Sify wrote "Overall Karthikeya is different from regular commercial movies that dot the Telugu screen. Like we said it is a suspense thriller that mixes bhakti and rational thinking quite well to large extent and we do appreciate the producer and the actor Nikhil for attempting something novel". Y. Sunita Chowdary of The Hindu wrote, "The narration is good, keeps the curiosity factor alive. There is sufficient humour and romance to keep the film balanced and the story is about the crime but about the mindset of the criminal who uses a clever mix of science and religion to plan a brilliant murder".

=== Box office ===
Karthikeya got a brilliant opening at the worldwide box office on its first day. The film collected approximately ₹2.35 crore at the Indian box office in the first weekend of 3 days and ₹75.6 lakh at USA box office taking its three-day total to ₹3.1 crore nett thus recovering more than 50% of its production cost. The film collected ₹10 crore in its first week at the global box office and entered profit zone. The film cashed in on the mixed response for Current Theega and managed to collect a total of ₹15 crore in 9 days at the Global box office. Despite new releases, the film stood strong by the end of its third weekend and grossed ₹20 crore in 17 days.

== Awards and nominations ==

| Ceremony | Category | Nominee | Result | Ref. |
| 62nd Filmfare Awards South | Best Film - Telugu | Venkat Srinivas | Nominated |  |
| Best Director - Telugu | Chandoo Mondeti | Nominated |
| Filmfare Award for Best Lyricist – Telugu | Vanamali for "Saripovu" | Nominated |
| Best Male Playback Singer – Telugu | Haricharan for "Saripovu" | Nominated |
| 4th South Indian International Movie Awards | Best Debutante Producer – Telugu | Venkat Srinivas | Won |  |
| Best Debut Director – Telugu | Chandu Mondeti | Nominated |
| Best Cinematographer – Telugu | Karthik Ghattamaneni | Nominated |
| Best Lyricist – Telugu | Vanamali for "Saripovu" | Nominated |
| 1st IIFA Utsavam | Best Direction – Telugu | Chandoo Mondeti | Nominated |

== Sequel ==

A sequel, Karthikeya 2 was announced in 2019 by the director of the film Chandoo Mondeti. The shooting of the film was launched in March 2020 and was paused for five months due to COVID-19 pandemic in India.
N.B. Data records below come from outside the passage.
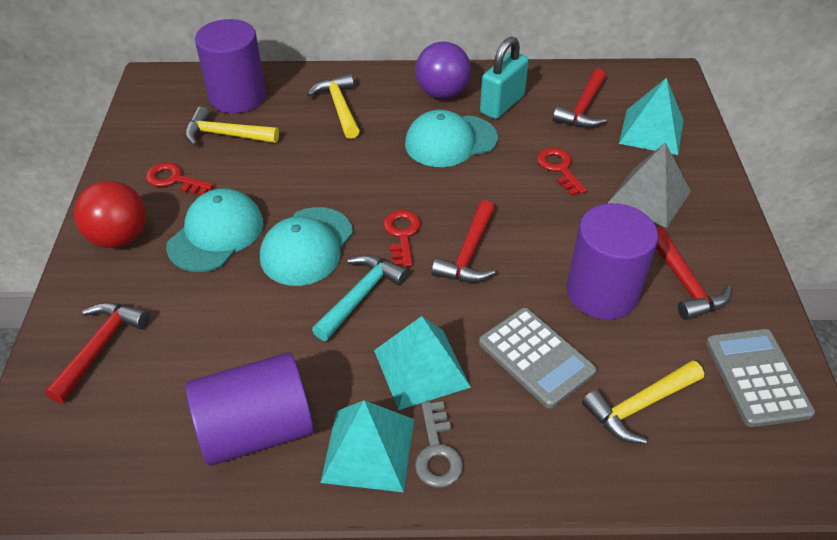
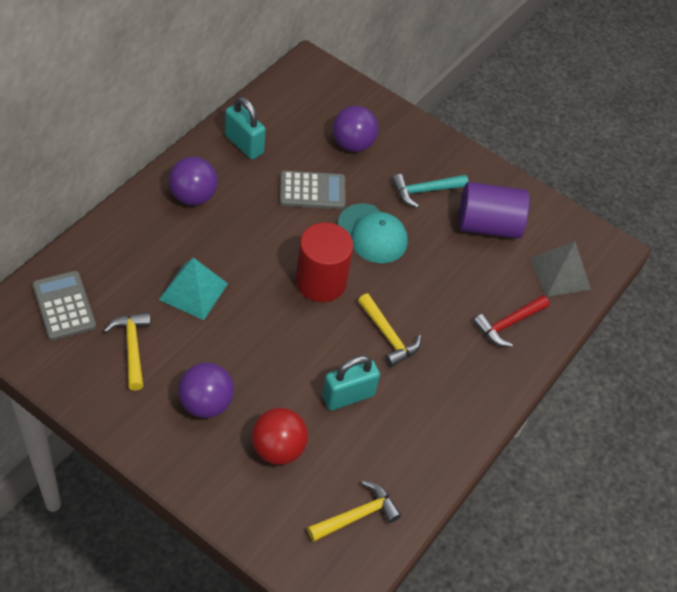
grey key: 1 -> 0
purple ball: 1 -> 3
purple cylinder: 3 -> 1
red cylinder: 0 -> 1
red hammer: 4 -> 1
red key: 3 -> 0
turquoise cap: 3 -> 1
turquoise padlock: 1 -> 2
turquoise pyramid: 3 -> 1

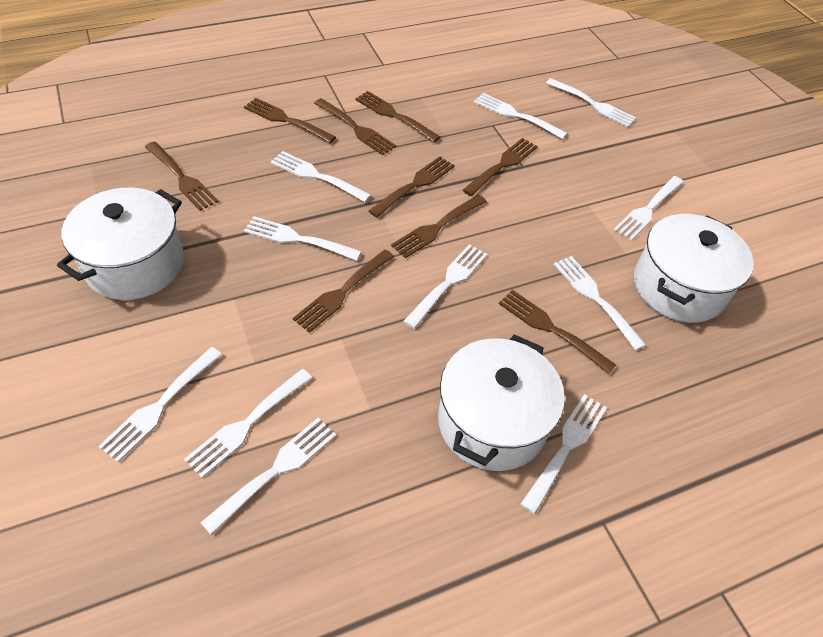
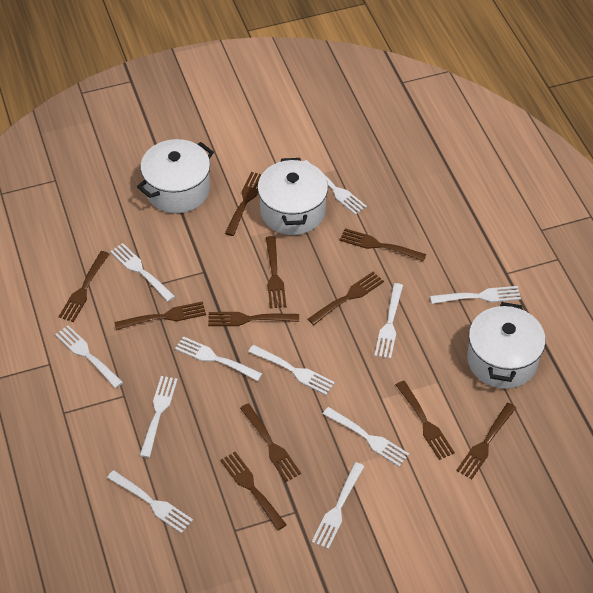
brown fork: 9 -> 11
The film stars the actors from this film along with some new actors.

Nikhil Siddhartha and Chandoo Mondeti teamed up for Karthikeya in 2014. They took eight years to collaborate again. The sequel Karthikeya 2 hit theaters in 2022. The thriller became a huge hit in Telugu and Hindi languages. Now, fans are demanding the makers make a sequel to it immediately. However, the makers confirm it the third part of the franchise of Kartikeya can only be launched in 2024.